Now, there’s this weird contradiction in her own philosophy with you. As opposed to Remy’s “they’re just a petit trognon,” she likes to think of you as a big kid… in a very infantilizing way. It’s almost akin to a parent validating their 7 year old’s yearning for responsibility, where she wants you to believe you’re in control while still obviously babying you in the process. Of course you’re old enough to go to the mall on your own. But Rogue wants to go with you!! Not as a chaperone; you don’t need a chaperone, since you’re a big kid, right? It’s just that Rogue also wants to go to the mall!! For totally separate reasons, sugah!! Promise!!
I definitely see her and Jean doing this. They wanna create the illusion of treating you with respect but never actually giving it to you. For Jean, it might actually fly under the radar when considering she’s basically the Team Mom™ to begin with, not to mention Scott’s overbearing strictness possibly overshadowing her own weird behaviors (a little telepathic manipulation here and there also helps out). But in Rogue’s case, it may be a little more conspicuous. Her normally rough exterior completely melts when it comes to you, since you’re just the sweetest little thang ever!! She can’t help it!!

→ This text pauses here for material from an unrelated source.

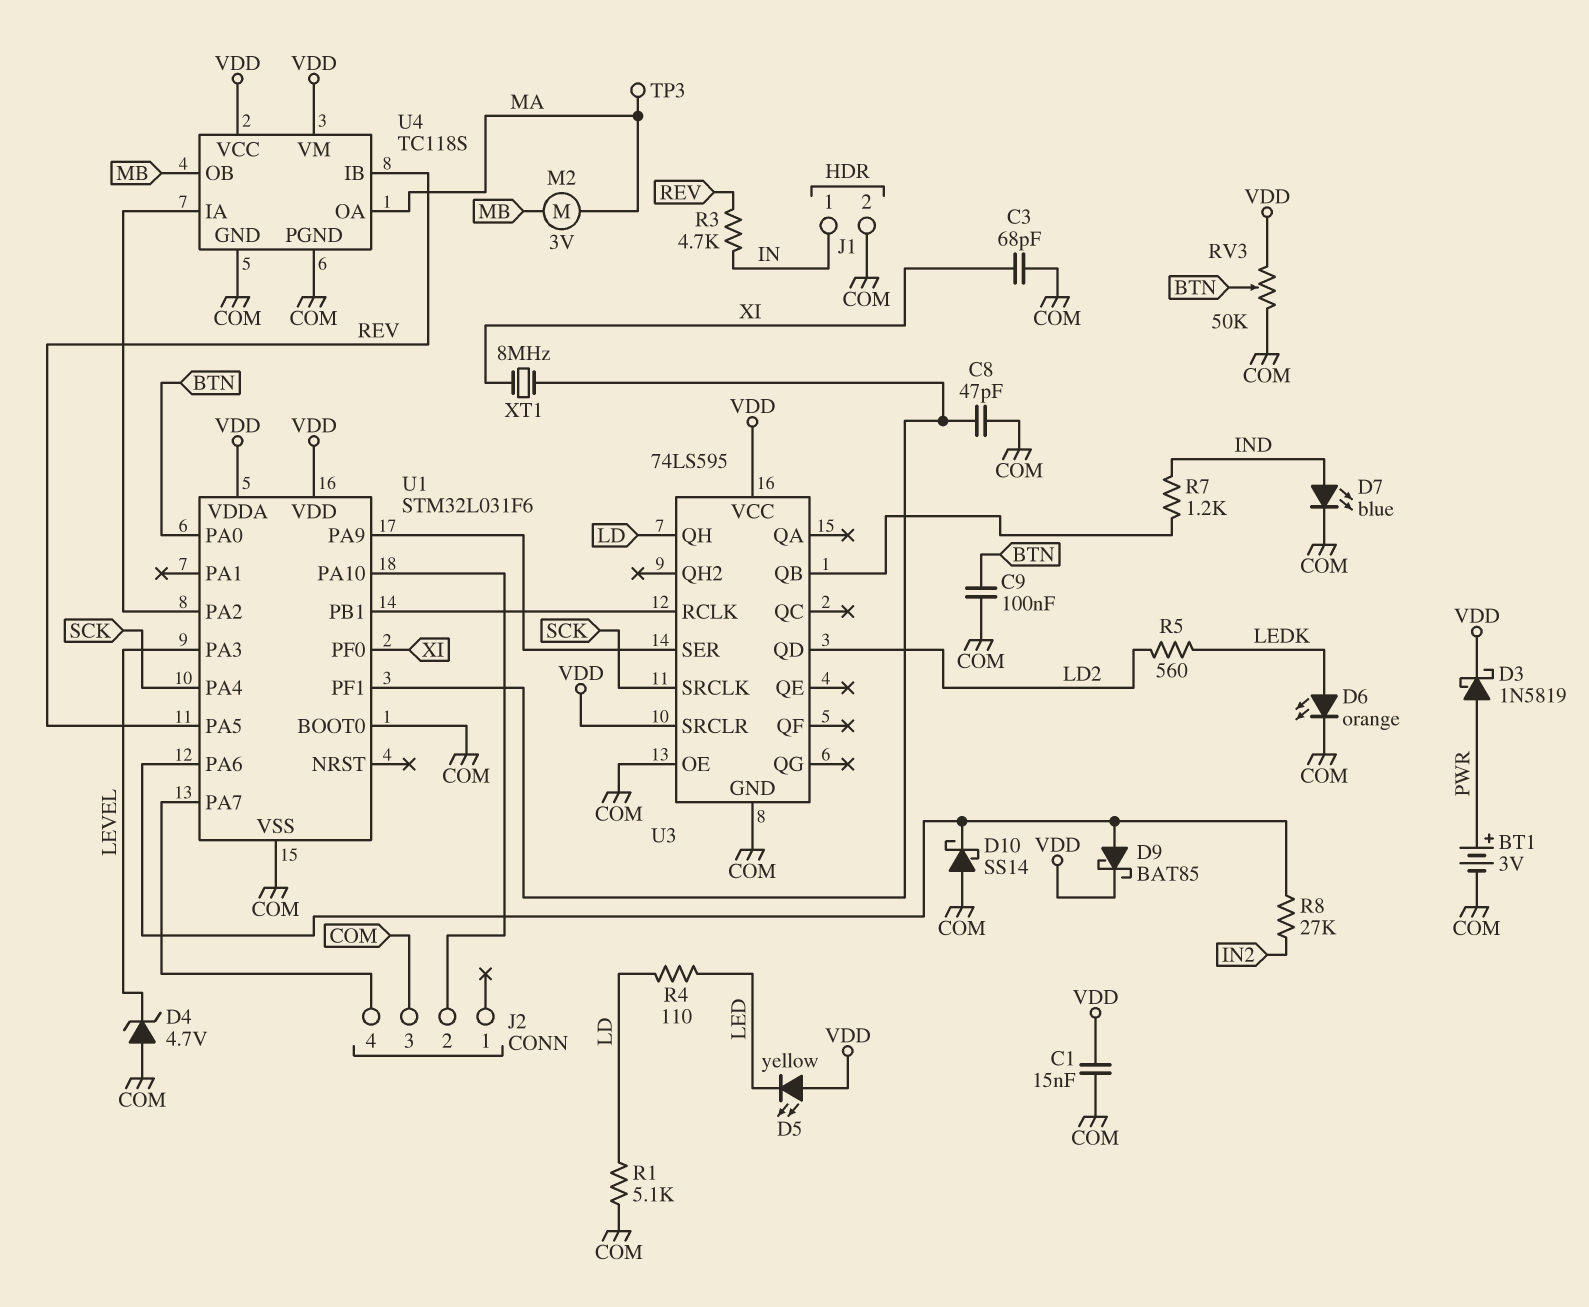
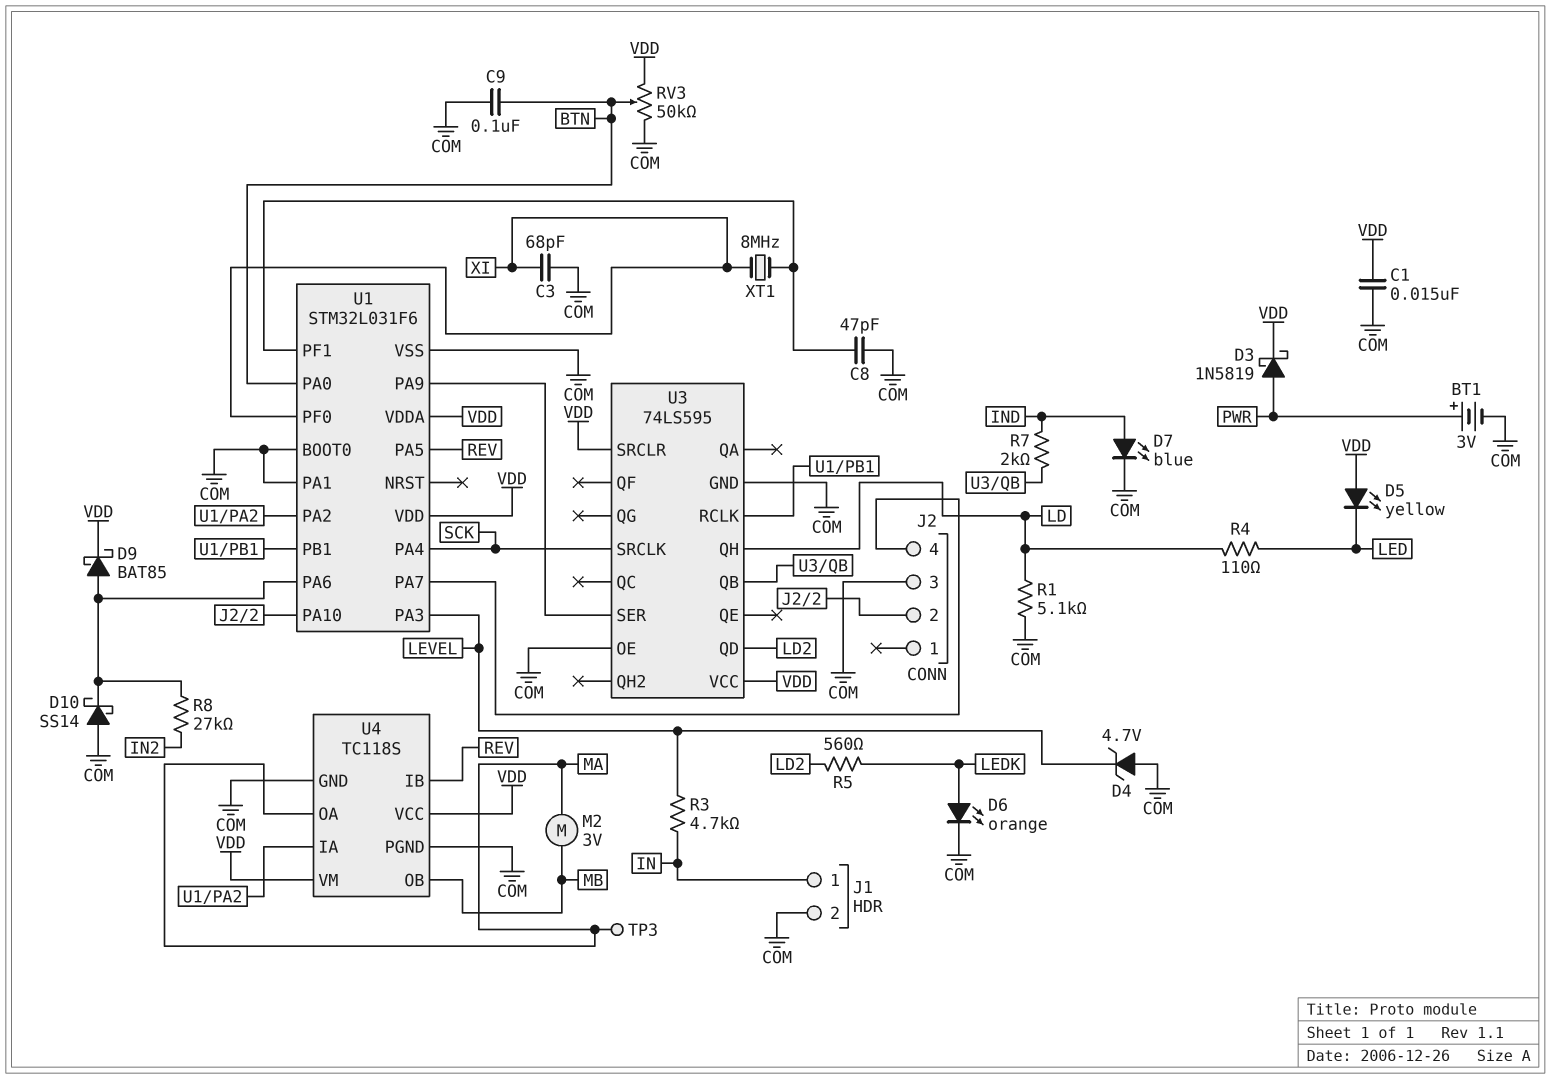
R3: 4.7k (IN, REV) -> 4.7k (IN, LEVEL)
R7: 1.2k (IND, U3/QB) -> 2k (IND, U3/QB)
U1 pin PA1: none -> COM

All four together are a wild ride. You have your strict dad, sweet mom, chill uncle, and batshit crazy aunt, all mixing together into this weird cacophony of accidental coparenting. While Scott and Remy don’t really get along with each other, I actually think Jean and Rogue would easily come to an understanding. They both think you’re adorable and want to viciously tear apart whoever wants to lay a finger on you. A completely normal common goal!! Jean will hand you over to Rogue like, “be a good dear for auntie” while preventing Scott from lunging at Remy with her telekinesis. This is just so fun, the five of you are a dysfunctional family that all of the other X-Men are forced to watch with absolute horror on their faces (and they don’t even know the full extent of how weird it is).
I’m so soft for this idea. I wish I could get darker, but I yearn for the comfort of Momma Jean and Taunty Rogue, SOBS.